[ASSIGNMENT] Of the lines listed below, return exactly those that run from the line containing "này mang lại" through the line containing "việc và cuộc sống.", both included.

Saved entries:
□ □ □ □

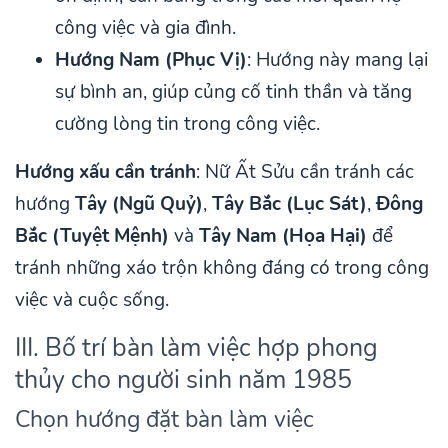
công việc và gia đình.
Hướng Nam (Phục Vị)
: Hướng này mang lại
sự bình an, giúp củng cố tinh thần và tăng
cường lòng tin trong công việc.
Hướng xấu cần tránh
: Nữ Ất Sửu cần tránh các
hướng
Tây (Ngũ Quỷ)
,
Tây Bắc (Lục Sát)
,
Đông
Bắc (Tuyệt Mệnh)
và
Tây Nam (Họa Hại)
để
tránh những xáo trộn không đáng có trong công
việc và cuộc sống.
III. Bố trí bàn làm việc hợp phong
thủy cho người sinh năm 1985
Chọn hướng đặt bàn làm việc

□ □ □ □

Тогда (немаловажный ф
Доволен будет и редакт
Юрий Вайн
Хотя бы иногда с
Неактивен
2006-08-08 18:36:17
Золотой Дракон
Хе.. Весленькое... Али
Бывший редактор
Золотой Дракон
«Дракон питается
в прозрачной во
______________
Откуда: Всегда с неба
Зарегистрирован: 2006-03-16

□ □ □ □

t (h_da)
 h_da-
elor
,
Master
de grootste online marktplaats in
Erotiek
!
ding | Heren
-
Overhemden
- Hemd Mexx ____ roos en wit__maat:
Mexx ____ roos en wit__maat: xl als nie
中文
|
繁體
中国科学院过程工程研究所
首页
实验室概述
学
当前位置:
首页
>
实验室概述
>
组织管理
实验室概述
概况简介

□ □ □ □

[ANSWER FOR THIS EXERCISE]
: Hướng này mang lại
sự bình an, giúp củng cố tinh thần và tăng
cường lòng tin trong công việc.
Hướng xấu cần tránh
: Nữ Ất Sửu cần tránh các
hướng
Tây (Ngũ Quỷ)
,
Tây Bắc (Lục Sát)
,
Đông
Bắc (Tuyệt Mệnh)
và
Tây Nam (Họa Hại)
để
tránh những xáo trộn không đáng có trong công
việc và cuộc sống.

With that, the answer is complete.